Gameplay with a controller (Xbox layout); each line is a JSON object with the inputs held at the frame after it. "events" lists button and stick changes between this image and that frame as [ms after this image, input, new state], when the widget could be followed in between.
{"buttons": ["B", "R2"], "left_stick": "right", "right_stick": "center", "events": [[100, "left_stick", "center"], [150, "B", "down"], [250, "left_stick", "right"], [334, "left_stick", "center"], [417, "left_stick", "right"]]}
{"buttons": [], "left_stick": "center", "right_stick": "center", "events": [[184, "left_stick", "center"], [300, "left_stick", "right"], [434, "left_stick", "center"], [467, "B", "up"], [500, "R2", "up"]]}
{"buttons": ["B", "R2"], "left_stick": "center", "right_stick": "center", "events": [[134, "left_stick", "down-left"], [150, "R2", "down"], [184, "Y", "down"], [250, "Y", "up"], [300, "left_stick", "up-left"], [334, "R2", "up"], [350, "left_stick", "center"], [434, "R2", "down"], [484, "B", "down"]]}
:::
> [Task to complete]
The material above is to be transcribed in full, exactly as it appears.

> [Solution to this exercise]
Gameplay with a controller (Xbox layout); each line is a JSON object with the inputs held at the frame after it. "events" lists button and stick changes between this image and that frame as [ms after this image, input, new state], when the widget could be followed in between.
{"buttons": ["B", "R2"], "left_stick": "right", "right_stick": "center", "events": [[100, "left_stick", "center"], [150, "B", "down"], [250, "left_stick", "right"], [334, "left_stick", "center"], [417, "left_stick", "right"]]}
{"buttons": [], "left_stick": "center", "right_stick": "center", "events": [[184, "left_stick", "center"], [300, "left_stick", "right"], [434, "left_stick", "center"], [467, "B", "up"], [500, "R2", "up"]]}
{"buttons": ["B", "R2"], "left_stick": "center", "right_stick": "center", "events": [[134, "left_stick", "down-left"], [150, "R2", "down"], [184, "Y", "down"], [250, "Y", "up"], [300, "left_stick", "up-left"], [334, "R2", "up"], [350, "left_stick", "center"], [434, "R2", "down"], [484, "B", "down"]]}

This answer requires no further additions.